Qualitative Reasoning would also require, in the terms being envisaged here, a succession of lectures from the most prominent economists, jurists, health care experts, climate scientists, and political philosophers who would be expected first to meet together, set an agenda of their own, with measureable outcomes to present to their "students" the legislators of the U.S. Congress, as an orientation to the "macro-political-economic-ecological-population-health" issues facing the world.
No longer would each file be debated in a silo, except for "earmarks" for diversion; each issue is, and would have to be considered as such, intimately connected to every other issue, through the common thread of the six-plus billion people who need food, water, shelter education and health care, in order that each of us can play a useful, meaningful and significant part in the survival of the planet.

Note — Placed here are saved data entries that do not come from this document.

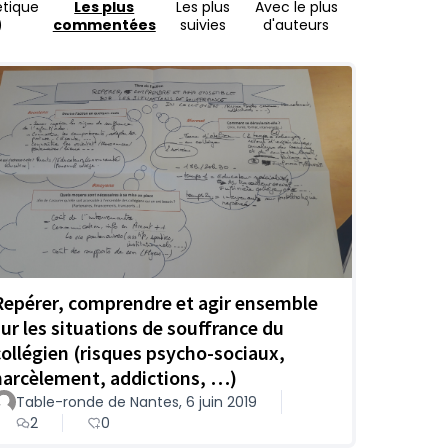
étique
Les plus
Les plus
Avec le plus
)
commentées
suivies
d'auteurs
Repérer, comprendre et agir ensemble
sur les situations de souffrance du
collégien (risques psycho-sociaux,
harcèlement, addictions, …)
Table-ronde de Nantes, 6 juin 2019
2
0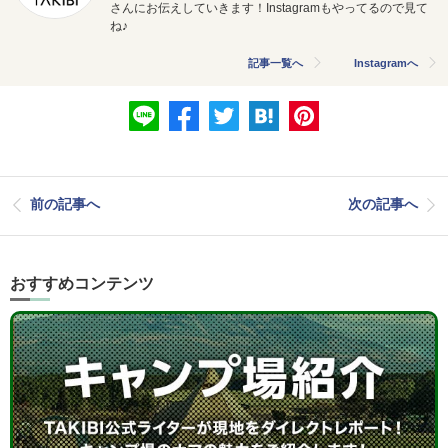
さんにお伝えしていきます！Instagramもやってるので見て
ね♪
記事一覧へ
Instagramへ
前の記事へ
次の記事へ
おすすめコンテンツ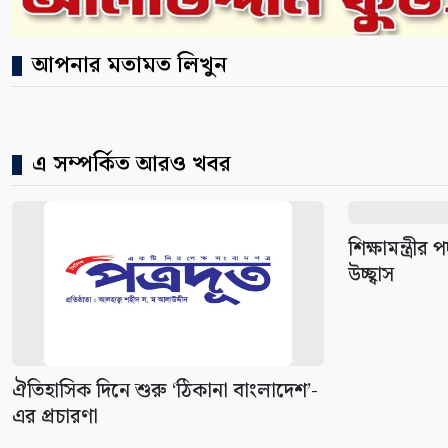
আপনার মতামত লিখুন
এ সম্পর্কিত আরও খবর
শিক্ষামন্ত্র
উচ্ছ্বাস
ঐতিহাসিক দিনে শুরু ‘ঠিকানা বাংলাদেশ’-
এর প্রচারণা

And Qualitative Reasoning, as a process begun in the U.S. Congress, next moves on to the U.N. where a similar set of lectures and discussions would be convened, linked to a similar process in the European Union, and former Soviet Union, and in Africa, and in Asia...so that the world could watch the level of learning among the both elected and self-appointed leaders, with a view to future considerations.
Oh, and the press would be totally banned from all Qualitative Reasoning sessions, in every country, until after the videos are shown on their respective networks, with CNN having first rights to all the tapes, so that the world would see them first, before the national audiences.
For starters, Qualitative Reasoning would need an international panel of leaders, who would and could gather the thinkers together, help them shape an agenda, and then provide orientation and introduction to the process in each country. Among the list of candidates for such a panel would be names like: Bill Clinton, George H.W. Bush, Tony Blair, Vladimir Putin, Stephan Lewis, Angela Merkel, King of Jordan, Ban Ki- moon, and the president/prime ministers of Sweden, Norway and Denmark, and the Chair of the Nobel Committee.